When I pull into my driveway at home, I check my cell and get my answer about whether he’d call. He texted: You really think you can beat me at bowling? Name time and place.
Marathon Training Schedule~Brown’s Race Co.
Name Annie Winters
Saturday
Distance
Notes
April 20
3 miles
I’m really doing this! Finish time 34:00
April 27
5 miles
Stupid Running Backwords Boy!!
May 4
6 miles
Blister from HELL
May 11
5 miles
Ran downtown Nashville
May 18
7 miles
Tripped on rock. Fell on my butt
May 25
8 miles
Came in 5 min. quicker than usual!
June 1
10 miles
Let’s just pretend this day never happened…
June 8
9 miles
Evil suicide sprint things. Ran w/ Liza. Got sick.
June 15
7 miles
Skipped Saturday’s run…had to make it up Sunday.
June 22
8 miles
Stomach hurt again. Matt said eat granola instead of oatmeal.
June 29
9 miles
Matt says it’s time for new tennis shoes.
July 6
10 miles
Jere got hurt.
July 13
12 miles
Finished in 2:14! Only had to use bathroom once
July 20
13 miles
July 27
/> 15 miles
August 3
14 miles
August 10
11 miles
August 17
16 miles
August 24
20 miles
August 31
14 miles
September 7
22 miles
September 14
20 miles
September 21
The Bluegrass Half Marathon
September 28
12 miles
October 5
10 miles
October 12
Country Music Marathon in Nashville
IT’S ON
I knew I was in trouble when he brought his own bowling ball.

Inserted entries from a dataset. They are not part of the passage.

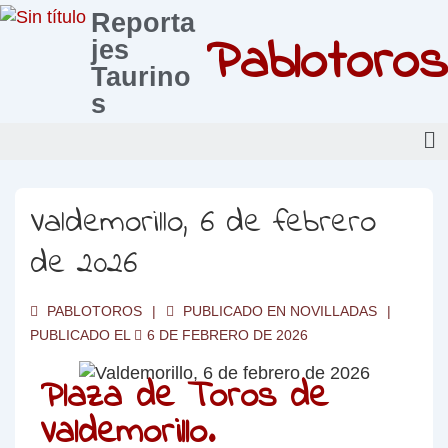
Reporta
Pablotoros
jes
Taurino
s
Valdemorillo, 6 de febrero
de 2026
PABLOTOROS
PUBLICADO EN
NOVILLADAS
PUBLICADO EL
6 DE FEBRERO DE 2026
Plaza de Toros de
Valdemorillo.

Who has their own bowling ball?!
Until tonight, I hadn’t seen Jeremiah in a week and a half. Against my advice, he ran on his injured ankle and managed to come in sixth place overall, which is just crazy, and based on how he’s bowling now, you’d never know he had a sprained ankle. He’s beating me 138 to 72. I guess he and Matt somehow knew it would be okay for him to run.
I step up to the lane and eye the pins. I bring the ball to my chest, step forward to roll, and Jere blurts, “Focus, Annie!”
The ball veers sharply to the right. Gutter ball.